Not that there aren’t differences between the two pictures. The high school seniors determined to fill their pre-graduation weekend with raucous fun aren’t a couple of desperately nerdy guys this time around, but two brainy best friends who discover to their horror that they’ve pointlessly wasted the chance to have a good time for the past four years by applying themselves unstintingly to studying and campus service in order to get into good colleges—only to find that the classmates they’ve looked down on as hopeless, time-wasting goof-offs have all gotten into great universities (or landed great jobs) too.

The realization that they could have had both success and enjoyment inspires aggressive Molly (Feldstein) to convince her more compliant pal Amy (Kaitlyn Dever) that they should make up for what they’ve missed by going all out in the few hours they have left. Their objective involves crashing a party being held by Nick (Mason Gooding), the class VP to Molly’s President whom she dismisses as a dim-witted dullard but is secretly infatuated with anyway. The problem is that the shebang is at Nick’s aunt’s house, and they don’t know where it is.
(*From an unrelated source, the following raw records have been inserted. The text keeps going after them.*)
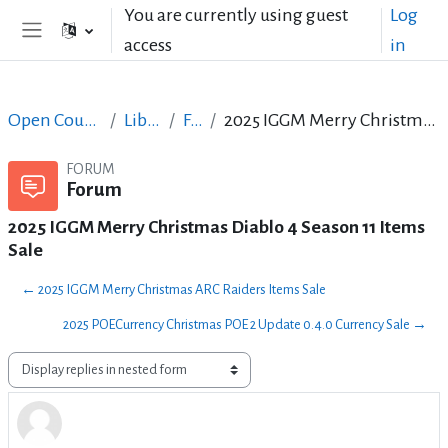
Skip to main content
You are currently using guest
Log
access
in
Side panel
Open Courses in English
LibreOffice
Forum
2025 IGGM Merry Christmas Diablo 4 Season 11 Items Sale
FORUM
Forum
2025 IGGM Merry Christmas Diablo 4 Season 11 Items
Sale
← 2025 IGGM Merry Christmas ARC Raiders Items Sale
2025 POECurrency Christmas POE 2 Update 0.4.0 Currency Sale →
Display mode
Molly is also prodding Amy to make some sort of move toward skateboarding Ryan (Victoria Ruesga), the tomboyish girl she’s interested in.

Their wacky attempts to get to the party bring the duo into contact with some of the school staff—the principal (Jason Sudeikis), who’s a Lyft driver on the side, and their teacher Ms. Fine (Jessica Williams), whom they call on for help at one point (and who’s being pursued by a student played by Eduardo Franco). They also have to deal with Amy’s flaky parents (Will Forte and Lisa Kudrow), who have been preparing a very different sort of graduation party. There’s also a pizza delivery man (Michael Patrick O’Brien) from whom they try to extract information, only to be rebuffed.

But their classmates are the major players in the evening’s adventure: George (Noah Galvin), the histrionic drama guy who’s holding a party of his own; Annabelle (Molly Gordon), who’s branded with a reputation as an easy lay; Hope (Diana Silvers), known for her caustic tongue; and many more. The strangest, though, are Jared (Skyler Gisondo), the ultra-rich kid whose money can’t buy him friends, even if he’s hosting a party on a ship, and his girlfriend, flamboyant Gigi (Billie Lourd), who periodically appears out of left field to engage in some new outrageous conduct, and who sometimes spikes drinks with drugs. (An encounter with her concoctions leads to an animated sequence in which the girls imagine themselves as a couple of dolls.)

Molly and Amy eventually do wind up at Nick’s party, where both initially appear to be making progress in assimilating with their classmates and connecting with the people they’d like to know better. But then the obligatory collapse occurs, and they find themselves at odds with one another; they split up, but not, of course, for long.

It’s admittedly a switch to see a raucous high school story like this told from a female perspective, and Wilde and her cast bring a good deal of energy to it. In the final analysis, though, the vibe isn’t all that different from so many recent teen farces or even the John Hughes pictures of the eighties. It’s one of the better raunchy high school comedies to come down the pike recently, but apart from the gender switch the level of innovation is actually pretty modest.

Still, the quality of the writing is better than the norm, Wilde and editor Jamie Gross keep things moving, and production designer Katie Byron, costumer April Napier and cinematographer Jason McCormick create a convincing ambience. Most importantly, Feldstein and Dever prove a fine pair, and all of the small army of supporting players put over their characters with enthusiasm, even if some of them (Lourd, Gisondo and Galvin, for example) play things very broadly.

Apart from the gender transformation of the leads “Booksmart” might alter the “Superbad” formula only slightly, but it’s winning enough to make you want to return to high school, for a couple of hours at least.